Total playtime per month:

In [None]:
plt.rcParams['figure.figsize'] = (8, 8)
sns_prep = music_streams
sns_prep = pd.pivot_table(
    sns_prep,
    values='playtime_h',
    index=sns_prep.timestamp.dt.strftime('%b'),
    aggfunc='sum',
).reset_index()
sns.barplot(data=sns_prep, x=sns_prep.index, y='playtime_h')


Next, total skips per month. Timestamp is the best way currently implemented to pick out an individual 'play' of a track or podcast.

In [None]:
diff = music_streams['timestamp'][
    ~music_streams['timestamp'].isin(del_skips(music_streams)['timestamp'])
]
sns_prep = music_streams.query('timestamp in @diff')
sns_prep['count'] = 1
sns_prep = (
    sns_prep.loc[:, ['month', 'playtime_h', 'shuffle', 'count']]
    .groupby(by='month')
    .sum(numeric_only=True)
)
sns.barplot(data=sns_prep, x=sns_prep.index, y='count')  # Todo: use plothpm() for this


In [None]:
# common keys of listened tracks
del_skips(music_streams).loc[:, 'timestamp'] = del_skips(music_streams).loc[
    :, 'timestamp'
]
pivot_track = pd.DataFrame(
    del_skips(music_streams)
    .drop_duplicates(subset='timestamp')
    .pivot_table(columns=['key_signature'], aggfunc='size')
    .sort_values(ascending=False)
)
pivot_track


This function shows every track with harmonically compatible key signatures to the track matching the passed URI. Documentation to follow in further updates.

### Data extract
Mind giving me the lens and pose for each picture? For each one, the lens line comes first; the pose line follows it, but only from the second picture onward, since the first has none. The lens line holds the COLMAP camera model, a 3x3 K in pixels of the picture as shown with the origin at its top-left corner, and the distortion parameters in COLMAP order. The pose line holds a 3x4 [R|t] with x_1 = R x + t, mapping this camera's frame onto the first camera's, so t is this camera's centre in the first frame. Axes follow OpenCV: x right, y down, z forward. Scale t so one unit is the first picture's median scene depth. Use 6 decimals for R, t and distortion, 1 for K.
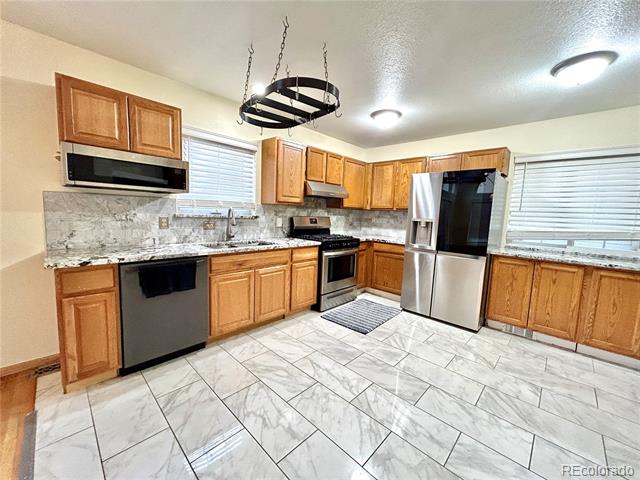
lens RADIAL K [[260.5, 0, 323.6], [0, 260.5, 240.0], [0, 0, 1]] dist [-0.000053, 0.000016]
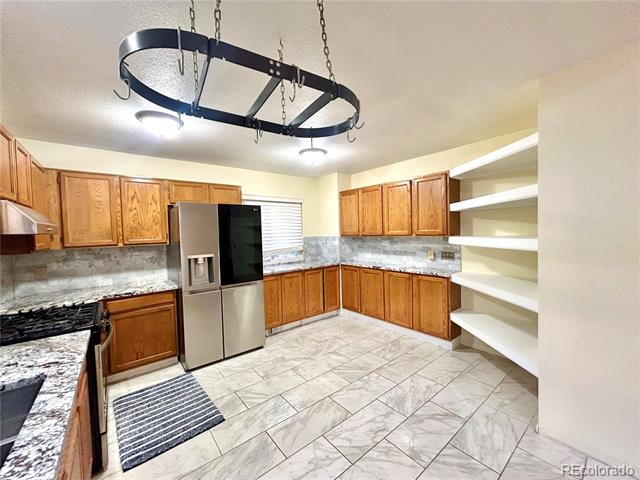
lens RADIAL K [[257.3, 0, 320.9], [0, 257.3, 239.4], [0, 0, 1]] dist [0.000258, 0.000363]
pose [[0.129406, -0.077169, 0.988584, -0.479081], [0.135526, 0.988988, 0.059460, -0.149121], [-0.982286, 0.126284, 0.138440, 0.557520]]
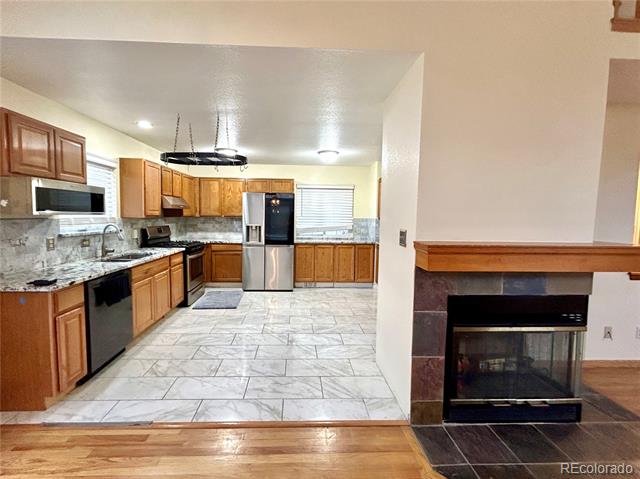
lens RADIAL K [[289.9, 0, 313.3], [0, 289.9, 236.2], [0, 0, 1]] dist [0.000098, 0.000106]
pose [[0.688370, -0.083372, 0.720553, -0.641947], [0.091531, 0.995416, 0.027732, -0.032551], [-0.719562, 0.046863, 0.692845, -0.402499]]
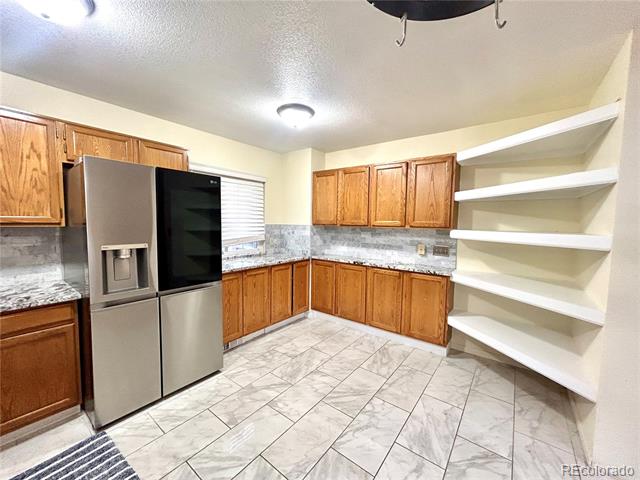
lens RADIAL K [[257.3, 0, 320.9], [0, 257.3, 239.4], [0, 0, 1]] dist [0.000258, 0.000363]
pose [[-0.102785, -0.112845, 0.988282, -0.228319], [0.083110, 0.989096, 0.121581, -0.143166], [-0.991225, 0.094633, -0.092286, 0.741859]]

### List of tasks
**1)** What does the streaming notebook call the best currently implemented way to pick out an individual play of a track or podcast?
**2)** Render this sentence from the streaming notebook in Spanish: "This function shows every track with harmonically compatible key signatures to the track matching the passed URI."
**3)** Resume the streaming notebook from the point where it stops.
The records are material separate from the streaming notebook.

### Responses for each task
**1)** The timestamp.

**2)** Esta función muestra todas las pistas con tonalidades armónicamente compatibles con la pista que coincide con el URI proporcionado.

**3)**
In [None]:
get_friendly(
    music_streams, tempo_range=10, uri='5jh3f8fy8a335XYDyJ7x9R', shifts=['all']
).sort_values(by='track')


In the next cell, I query for days where I played songs with 'birthday' in the name. It turns out I definitely mostly play songs with 'birthday' in the title on or around the birthdays of my friends and family members.

In [None]:
music_streams.query('(playtime_s / duration) > 0.1').query(
    'track.str.contains("(?i)birthday")'
).sort_values(by=['month', 'date'])


In [None]:
# Total hours per month spent listening to podcasts over the entire dataset.
plothpm(hpm(podcasts))


In [None]:
# Total hours per month spent listening to both podcasts and music over the entire period.

plothpm(hpm(all_streams))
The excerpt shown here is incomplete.